Like Baroness Tonge, Baroness Hayter queries the progressiveness of a Bill which would in effect force 200 to 300 women a year to carry to full term a much-wanted and planned child, while knowing that it might be still-born, live only for a very brief period, and/or suffer much pain and illness.

To counter the point about support for Lord Shinkwin’s Bill made by Viscount Bridgeman, she says that The British Medical Association, as well as the Royal College of Obstetricians and Gynaecologists, the Faculty of Sexual and Reproductive Healthcare, and the British Maternal and Fetal Medicine Society all oppose the Bill.

She also quoted from Genetic Alliance UK’s briefing:

“abortion on grounds of foetal abnormality is an important component of the options available to a woman who discovers that she has a pregnancy affected by a serious genetic condition”

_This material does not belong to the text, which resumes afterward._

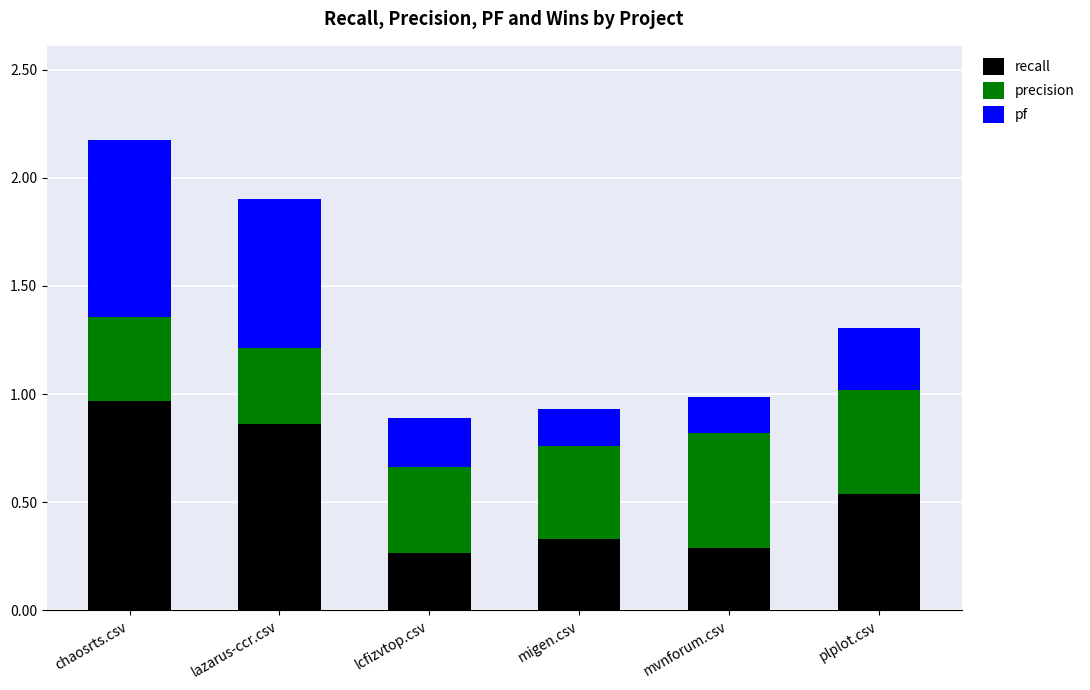

What is the sum of all recall values?

3.3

and in so doing introduces further valid arguments as to the specific nature of genetic conditions: They often come with no advance warning, they are likely to be discovered only during pregnancy, these conditions are frequently serious enough to cause stillbirth or severe, eventually lethal, neonatal illness.

‘These are voices we should heed… as they come from people who, day by day, deal with the women and children who would be affected by the Bill. In addition, I am sure that they deal with situations which I am certain the noble Lord, Lord Shinkwin, never meant to cover but which would be caught by his Bill. We welcome the attention the noble Lord draws through the Bill to the continuing discrimination disabled people face, but this is not the way to improve their lives.’

A point of information:

  • Baroness Chisholm of Owlpen (Con) notes that testing doesn’t remove choice. The introduction of non-invasive prenatal testing would not alter fundamentally the choices currently available to pregnant women who opt to take up the offer of screening. Women should be able to make informed decisions and access safe and appropriate tests. 

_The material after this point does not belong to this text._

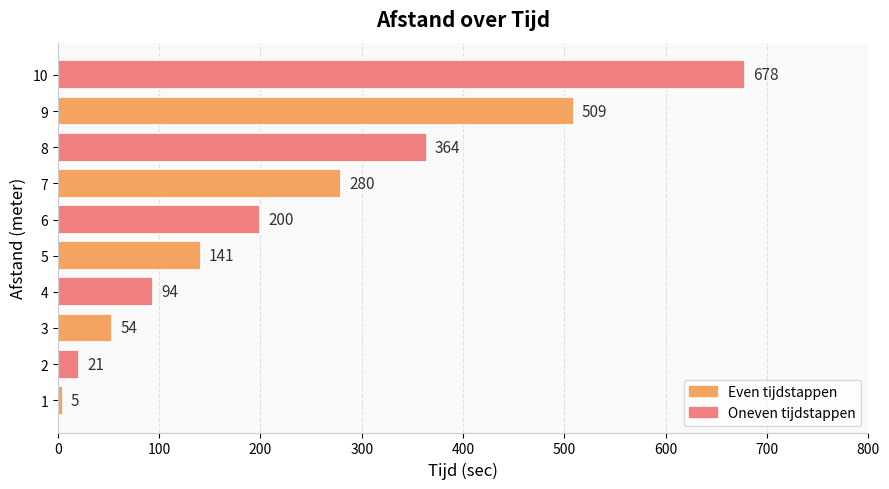

At which label is the value closest to 341?

8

Time is key: Regardless of how an abnormality is detected or suspected, a woman has to be given time to understand the nature and severity of the condition so that they are able to reach an informed decision about how to proceed and whether to continue with the pregnancy or seek a termination.

Case-by-case: These issues are extremely difficult to conceive of in a general way - the seriousness of a foetal abnormality should be considered on a case-by-case basis, taking into account all available clinical information.